Notre épisode, attesté seulement par Cicéron[4], est relativement clair. Tout d’abord, Ap. Claudius Pulcher, partisan de Sylla, est convoqué par un tribun dans une Rome dominée par les marianistes et refuse de s’y rendre. Aussitôt il est privé de son imperium (très certainement proprétorien[5]), probablement à la suite d’une loi que le tribun fit voter au peuple. En revanche rien n’indique qu’il fut banni. Peut-être se retira-t-il dans un exil volontaire en attendant le retour de Sylla ? Cela expliquerait pourquoi Cicéron affirme que personne ne l’appela « exilé ». Les censeurs de 86, nécessairement dévoués au parti marianiste, exclurent ensuite du Sénat Ap. Claudius Pulcher soit, ce qui est le plus probable, en vertu de la loi Cassia de 104 (exclusion immédiate du Sénat après l’abrogation et effacement de l’album au cens suivant)[6], soit en utilisant le prétexte de l’abrogation et du refus d’obéir à un tribun pour éliminer un adversaire politique. Il est également possible que le verbe praeterire utilisé par Cicéron doive être compris de façon stricte : exclu du Sénat d’après la loi Cassia, les censeurs refusèrent de le réinscrire dans l’album et réalisèrent bien une praeteritio puisque Claudius était déjà motus. Dans tous les cas, l’éviction du Sénat est étroitement liée à la guerre civile et s’appuie très certainement sur l’abrogation de l’imperium.

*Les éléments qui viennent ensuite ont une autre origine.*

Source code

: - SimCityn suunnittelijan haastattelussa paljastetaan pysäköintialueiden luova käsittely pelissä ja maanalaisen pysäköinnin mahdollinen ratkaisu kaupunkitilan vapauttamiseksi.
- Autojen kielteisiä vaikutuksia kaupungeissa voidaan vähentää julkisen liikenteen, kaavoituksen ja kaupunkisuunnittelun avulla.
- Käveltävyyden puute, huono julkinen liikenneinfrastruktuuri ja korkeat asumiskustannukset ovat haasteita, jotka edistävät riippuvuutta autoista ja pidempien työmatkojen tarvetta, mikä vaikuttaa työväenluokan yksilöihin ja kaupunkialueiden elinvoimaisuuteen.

En ces temps troublés, c’est bien évidemment le retour de Sylla qui permit à Claudius de retrouver sa place à la curie et de poursuivre sa carrière (il fut consul en 79, interrex en 77 et proconsul en Macédoine en 77-76, année de sa mort[7]). Rien n’est mentionné sur son retour, mais il fut peut-être restitutus in integrum par Sylla qui cassa les décisions prises par les marianistes. L’exclusion du Sénat ne constitua pas une turpitudo selon les termes mêmes de Cicéron car la cause, l’abrogation de l’imperium, était partisane et donc non liée à ses actes ou ses mœurs.
Appius Claudius Pulcher est le père du fameux Clodius[8] qui mena une carrière popularis contrastant singulièrement avec celle de son père, ce qui est l’objet de nombreuses allusions de Cicéron.
[1] F. Münzer, RE, 3/2, 1899, col. 2848, n° 295 s. v. Claudius ; K.-L. Elvers, Neue Pauly, 3, 1997, col. 10, [I 22].
[2] MRR, 2, p. 2, 21 et 33 ; cf. F. Münzer, RE, 3/2, 1899, col. 2848-2849, n° 296 s. v. Claudius et K.-L. Elvers, Neue Pauly, 3, 1997, p. 11, [I 23].
[3] F. Münzer, loc. cit. d’après Liv., Perioch., 79, 1.
[4] Cic., Dom., 83-84.
[5] MRR, 2, p. 48.
[6] Cf. Bur 2018, chapitre 9.5.2. C’est la solution suivie par Astin 1988, p. 28, Table 1 n. 5.
[7] MRR, 2, p. 83, 89 et 94.
[8] F. Fröhlich, RE, 4/1, 1900, col. 82-88, n° 48 s. v. Clodius ; W. Will, Neue Pauly, 3, 1997, col. 37-39 [I 4].
Astin 1988 : Astin A. E., « Regimen morum », JRS, 1988, 78, p. 14-34.
Bur 2018 : Bur C., La Citoyenneté dégradée : une histoire de l’infamie à Rome (312 avant J.-C. – 96 après J.-C.), Rome, 2018.